* THE PROBLEM *
Word for word, print out all of the data, omitting every image.

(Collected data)
-*-

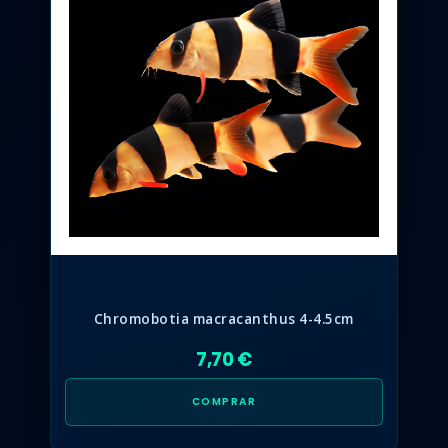
Chromobotia macracanthus 4-4.5cm
7,70 €
COMPRAR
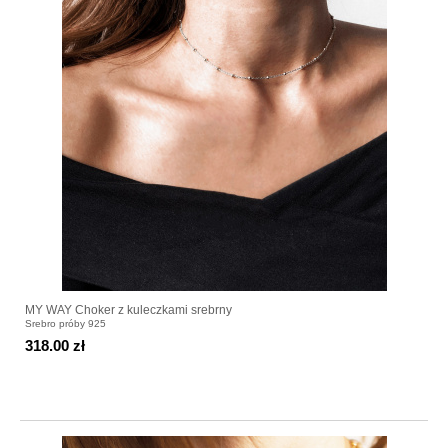
MY WAY Choker z kuleczkami srebrny
Srebro próby 925
318.00 zł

-*-

* RESPONSE TO THE EXERCISE *
Chromobotia macracanthus 4-4.5cm
7,70 €
COMPRAR
MY WAY Choker z kuleczkami srebrny
Srebro próby 925
318.00 zł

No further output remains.